These are all easy options if you’re a band marked by burnout, disillusionment and unfulfilled expectations. All of these words have a negative connotation; they’re particularly commonplace in the fickle landscape of modern music – including the Christian music business – where it’s not unusual to witness groups of young hopefuls disintegrate after they, for whatever reason, fail to make it.

Yet, in the case of Out of Eden – sisters Lisa, Andrea and Danielle Kimmey – there is not one vestige of disenchantment, bitterness or remorse in their decision to retire. Au contraire! If the farewell track “Mighty Mighty Good” – the last-ever song the trio recorded for "The Hits" (Gotee), a career retrospective released last month – is any indication, there’s nothing but resolve and a sense of a job well done.

“When I just look back over my life … just think back … I know my God’s been mighty mighty good to me,” goes the hook of the song, one as jubilant as any other they recorded during their trailblazing, 13-year run in Christian music.

They came at a time when urban pop music was virtually a nonentity within gospel and Christian music, long before Kirk Franklin and Mary Mary eventually tore down the barrier between the two.

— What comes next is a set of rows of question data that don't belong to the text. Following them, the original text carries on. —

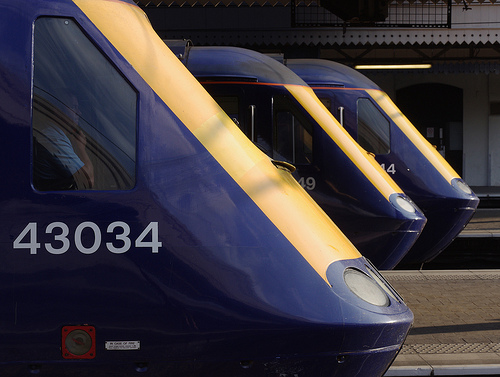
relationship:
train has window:
[1, 1, 413, 376] [30, 16, 135, 194]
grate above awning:
[292, 4, 487, 44] [313, 50, 490, 70]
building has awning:
[141, 0, 499, 193] [313, 50, 490, 70]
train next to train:
[1, 1, 413, 376] [158, 37, 428, 267]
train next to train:
[158, 37, 428, 267] [264, 51, 480, 269]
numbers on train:
[12, 218, 166, 255] [1, 1, 413, 376]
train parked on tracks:
[0, 1, 412, 376] [356, 190, 498, 375]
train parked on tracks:
[158, 37, 428, 271] [356, 190, 498, 375]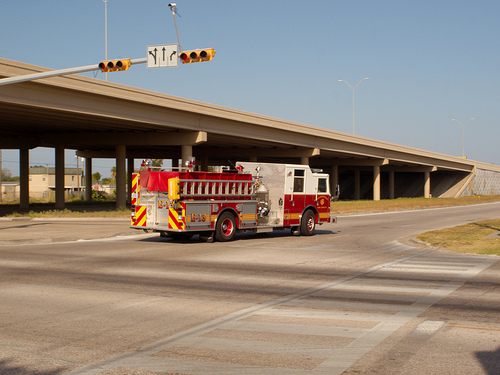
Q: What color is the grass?
A: Green.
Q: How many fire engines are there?
A: One.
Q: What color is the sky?
A: Blue.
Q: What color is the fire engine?
A: Red and white.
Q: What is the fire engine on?
A: The road.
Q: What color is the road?
A: Gray.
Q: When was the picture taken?
A: Daytime.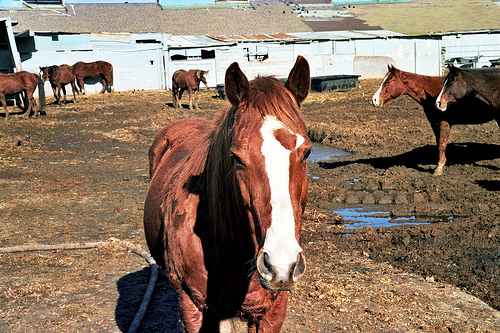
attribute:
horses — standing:
[0, 60, 499, 331]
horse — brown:
[143, 55, 315, 331]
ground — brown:
[0, 78, 499, 332]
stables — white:
[0, 0, 498, 99]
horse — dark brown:
[436, 62, 500, 122]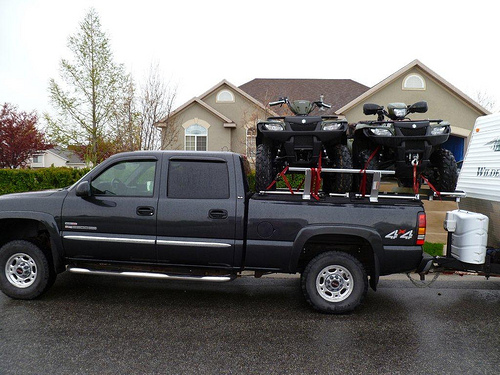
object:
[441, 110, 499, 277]
rv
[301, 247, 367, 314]
tire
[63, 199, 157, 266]
door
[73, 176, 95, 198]
mirror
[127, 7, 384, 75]
sky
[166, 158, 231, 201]
window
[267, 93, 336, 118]
handlebars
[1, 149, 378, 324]
four wheeler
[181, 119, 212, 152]
window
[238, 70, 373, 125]
roof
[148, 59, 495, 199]
house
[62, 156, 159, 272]
black door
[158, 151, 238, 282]
black door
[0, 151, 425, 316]
truck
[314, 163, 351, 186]
straps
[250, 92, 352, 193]
four wheelers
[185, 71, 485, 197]
walls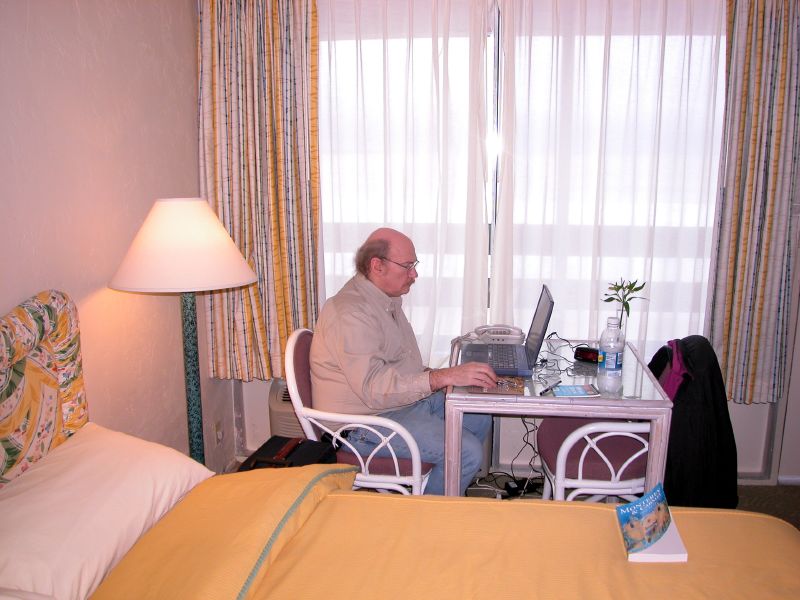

Yes, Out of Eden is retiring. And, as the girls themselves would sing in 1999, they’ve “made it this far and there’s no turning back now.”

Everybody’s sad about it.

“I’m protesting,” says longtime collaborator and former tour partner DJ Maj, who owes some of his success to the girls for being frontrunners in the R&B and hip-hop arenas. “Nah, it’s kinda sad. Their perseverance was a very influential thing for me. They didn’t allow where they were from or any obstacles to get in the way of what they were going to do. They continued to work hard at their craft. That was very admirable. Their work ethic was very inspirational for me.”

“I’m completely bummed,” adds Joey Elwood, co-founder and president of Gotee Records, the label that first gave the girls a chance. “[Out of Eden] was our cornerstone. Without them, there is a very good chance there would be no Gotee.”

Elwood is not exaggerating. Truth be told, the label was created for Out of Eden.

Toby McKeehan – then one-third of dc talk and business partner in Gotee Productions alongside Elwood and producer Todd Collins – first caught a glimpse of the girls when his supergroup was in rehearsals for a tour. It was like love at first sight.

“What drew me to them was the way they communicated. Everything I sensed in them was pure,” says McKeehan. “Even the inner talent was obvious. It just needed to be unearthed a little more. They knew exactly what they were doing. They were three young girls who had a vision. They were mature beyond their years. They just needed an on-ramp to the Interstate. Thank God we were able to provide that for them.”

Before this providential meeting, OOE didn’t really have aspirations to become recording artists. If anything, they sang because their mother made them.

“Our mother is responsible for Out of Eden coming together,” says Andrea. “She saw the potential and urged us to practice and practice. Since we were home-schooled, we had lots of time. Pretty much all that we would do is practice.”

“Honestly, at first, we hated it because it was something our parents wanted us to do,” says Danielle, who was barely 12 at the time the group signed with Gotee. “And then … we were like, ‘We’re either going to have to start loving this or quit.’ So we really spent a lot of time in prayer, saying, ‘God, if this is your desire for our lives, then give us the desire, give us a love for it.’ And He did.”